• **Required action**
Copy out everything in the entries below from the line containing "لمساعدة المشتري في" down to the line containing "belinda8404@hotmail.com", both of those lines included.

• **Page images and their extracted text**

■ ■ ■ ■ ■ ■ ■

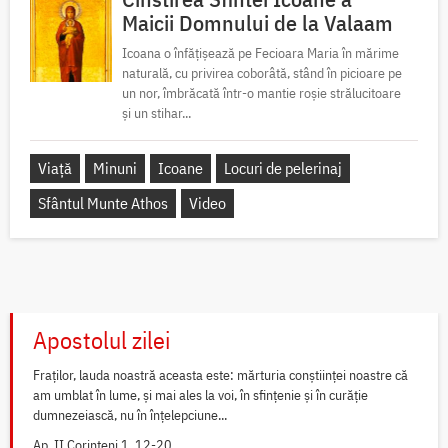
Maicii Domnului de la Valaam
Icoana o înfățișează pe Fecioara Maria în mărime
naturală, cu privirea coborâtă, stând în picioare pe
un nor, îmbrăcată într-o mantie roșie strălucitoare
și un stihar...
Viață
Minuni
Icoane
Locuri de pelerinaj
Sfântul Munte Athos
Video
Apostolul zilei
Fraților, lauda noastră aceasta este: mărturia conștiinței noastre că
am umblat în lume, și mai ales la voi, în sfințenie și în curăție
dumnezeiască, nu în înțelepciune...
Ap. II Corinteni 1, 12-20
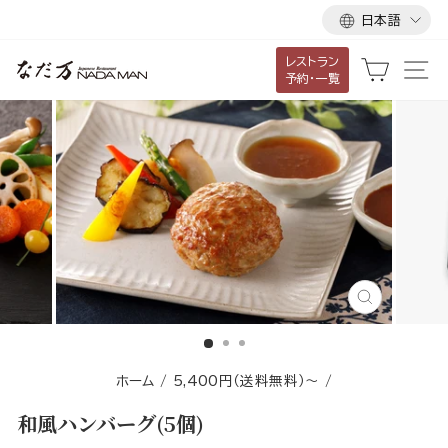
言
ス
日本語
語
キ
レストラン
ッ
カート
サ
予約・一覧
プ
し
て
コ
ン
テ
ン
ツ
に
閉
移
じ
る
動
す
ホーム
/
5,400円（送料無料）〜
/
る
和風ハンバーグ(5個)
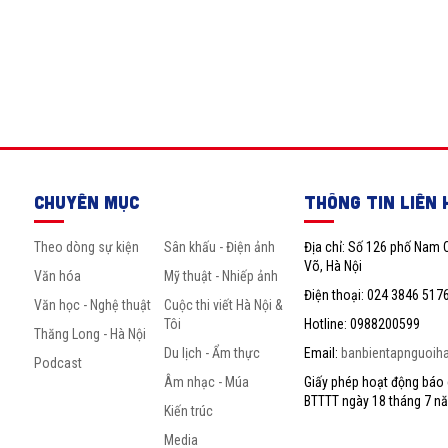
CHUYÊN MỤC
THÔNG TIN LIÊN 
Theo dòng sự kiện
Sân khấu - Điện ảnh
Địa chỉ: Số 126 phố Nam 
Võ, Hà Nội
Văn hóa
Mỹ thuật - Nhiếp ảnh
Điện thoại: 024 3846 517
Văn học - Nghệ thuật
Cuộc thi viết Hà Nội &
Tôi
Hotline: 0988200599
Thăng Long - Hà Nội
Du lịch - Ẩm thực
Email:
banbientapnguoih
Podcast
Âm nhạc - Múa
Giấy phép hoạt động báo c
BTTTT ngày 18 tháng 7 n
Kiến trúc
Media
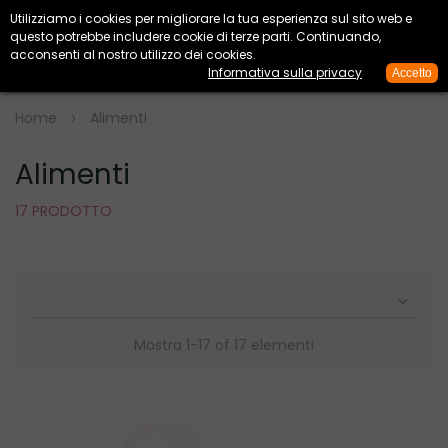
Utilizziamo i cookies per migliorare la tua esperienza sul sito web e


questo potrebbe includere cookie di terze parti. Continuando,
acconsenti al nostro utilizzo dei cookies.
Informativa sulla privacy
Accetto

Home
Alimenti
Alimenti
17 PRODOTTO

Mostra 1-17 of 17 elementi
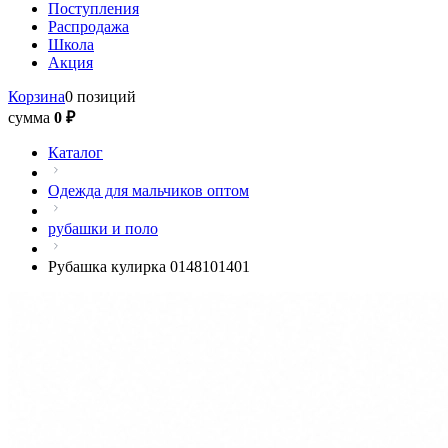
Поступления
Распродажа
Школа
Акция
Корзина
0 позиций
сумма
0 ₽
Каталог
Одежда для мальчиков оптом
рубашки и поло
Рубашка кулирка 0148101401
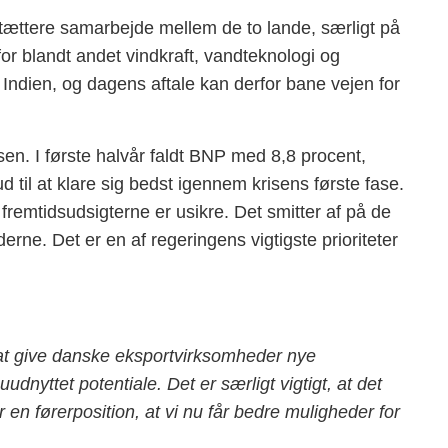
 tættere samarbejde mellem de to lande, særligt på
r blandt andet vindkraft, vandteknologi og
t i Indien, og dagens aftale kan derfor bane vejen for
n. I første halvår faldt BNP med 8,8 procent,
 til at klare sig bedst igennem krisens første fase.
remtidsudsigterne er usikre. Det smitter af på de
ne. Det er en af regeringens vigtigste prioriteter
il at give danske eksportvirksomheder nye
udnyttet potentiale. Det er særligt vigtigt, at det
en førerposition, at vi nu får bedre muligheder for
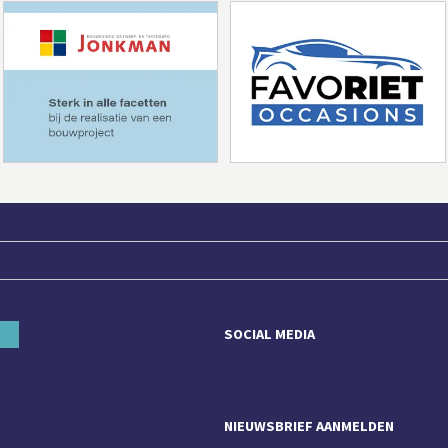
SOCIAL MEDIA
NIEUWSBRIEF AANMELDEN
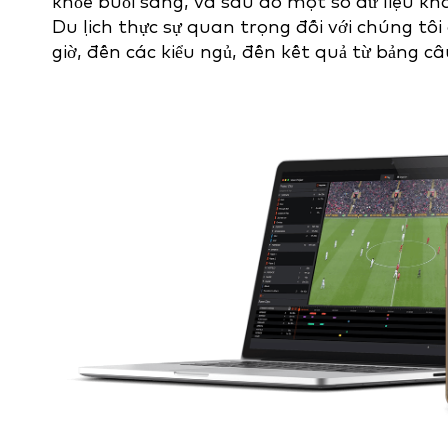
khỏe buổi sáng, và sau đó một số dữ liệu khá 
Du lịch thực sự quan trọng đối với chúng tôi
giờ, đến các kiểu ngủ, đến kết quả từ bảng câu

■ ■ ■ ■ ■ ■ ■

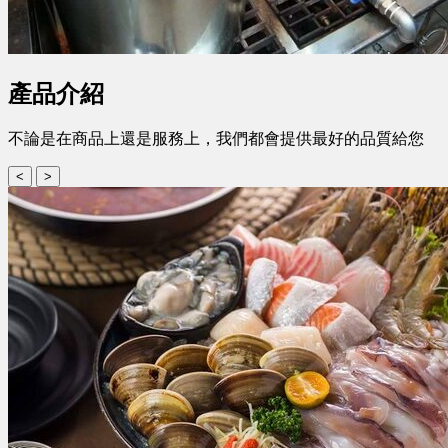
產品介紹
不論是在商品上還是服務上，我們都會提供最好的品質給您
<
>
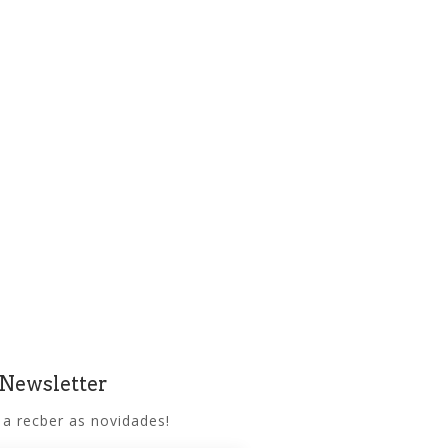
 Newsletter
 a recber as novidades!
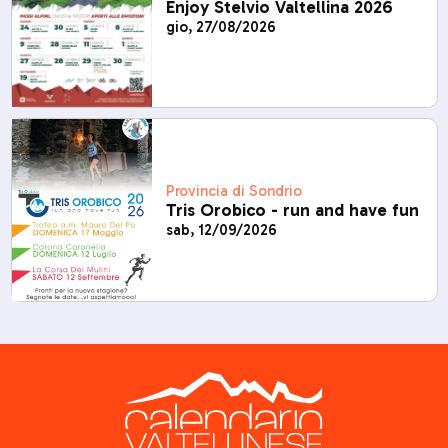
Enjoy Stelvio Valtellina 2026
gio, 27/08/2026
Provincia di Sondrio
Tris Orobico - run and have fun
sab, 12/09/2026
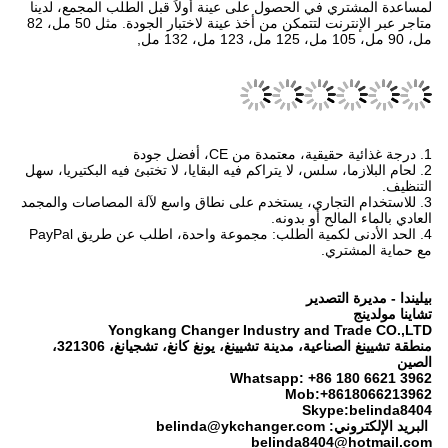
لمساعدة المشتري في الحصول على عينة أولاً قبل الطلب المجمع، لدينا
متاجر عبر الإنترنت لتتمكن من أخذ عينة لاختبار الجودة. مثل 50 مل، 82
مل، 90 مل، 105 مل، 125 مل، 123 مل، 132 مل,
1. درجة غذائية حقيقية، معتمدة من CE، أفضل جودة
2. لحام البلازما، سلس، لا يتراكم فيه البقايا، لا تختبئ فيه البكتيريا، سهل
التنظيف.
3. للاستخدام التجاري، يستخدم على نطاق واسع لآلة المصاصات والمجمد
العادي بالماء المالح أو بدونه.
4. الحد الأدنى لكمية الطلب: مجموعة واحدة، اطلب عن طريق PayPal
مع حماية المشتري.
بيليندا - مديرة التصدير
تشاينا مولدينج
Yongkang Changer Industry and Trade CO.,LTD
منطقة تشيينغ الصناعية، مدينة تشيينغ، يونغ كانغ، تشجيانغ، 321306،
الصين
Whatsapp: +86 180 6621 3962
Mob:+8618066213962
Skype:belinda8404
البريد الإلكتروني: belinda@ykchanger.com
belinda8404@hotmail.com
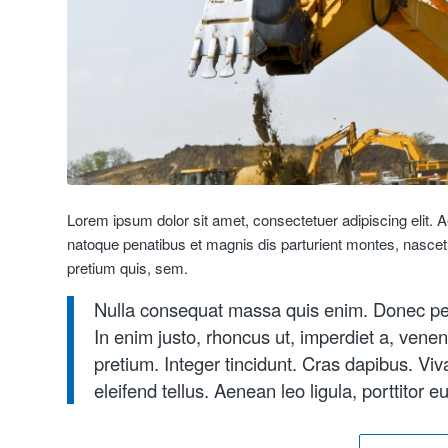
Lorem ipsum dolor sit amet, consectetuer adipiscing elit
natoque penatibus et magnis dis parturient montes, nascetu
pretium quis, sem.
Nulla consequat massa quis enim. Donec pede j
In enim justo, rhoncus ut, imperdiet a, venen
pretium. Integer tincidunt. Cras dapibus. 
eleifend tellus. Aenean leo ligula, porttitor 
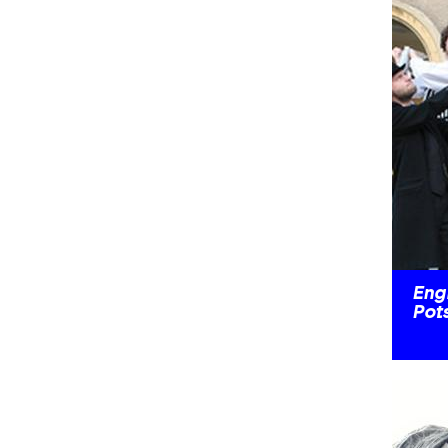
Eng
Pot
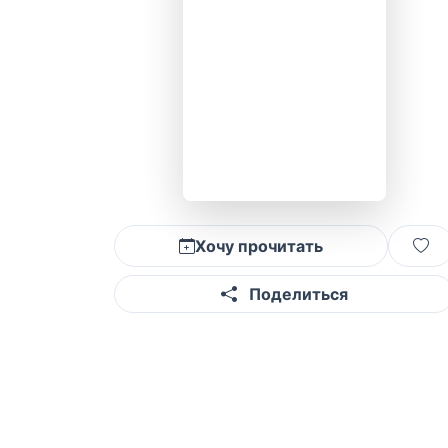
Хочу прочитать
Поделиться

■ ■ ■ ■ ■ ■ ■

• **Answer section**
لمساعدة المشتري في الحصول على عينة أولاً قبل الطلب المجمع، لدينا
متاجر عبر الإنترنت لتتمكن من أخذ عينة لاختبار الجودة. مثل 50 مل، 82
مل، 90 مل، 105 مل، 125 مل، 123 مل، 132 مل,
1. درجة غذائية حقيقية، معتمدة من CE، أفضل جودة
2. لحام البلازما، سلس، لا يتراكم فيه البقايا، لا تختبئ فيه البكتيريا، سهل
التنظيف.
3. للاستخدام التجاري، يستخدم على نطاق واسع لآلة المصاصات والمجمد
العادي بالماء المالح أو بدونه.
4. الحد الأدنى لكمية الطلب: مجموعة واحدة، اطلب عن طريق PayPal
مع حماية المشتري.
بيليندا - مديرة التصدير
تشاينا مولدينج
Yongkang Changer Industry and Trade CO.,LTD
منطقة تشيينغ الصناعية، مدينة تشيينغ، يونغ كانغ، تشجيانغ، 321306،
الصين
Whatsapp: +86 180 6621 3962
Mob:+8618066213962
Skype:belinda8404
البريد الإلكتروني: belinda@ykchanger.com
belinda8404@hotmail.com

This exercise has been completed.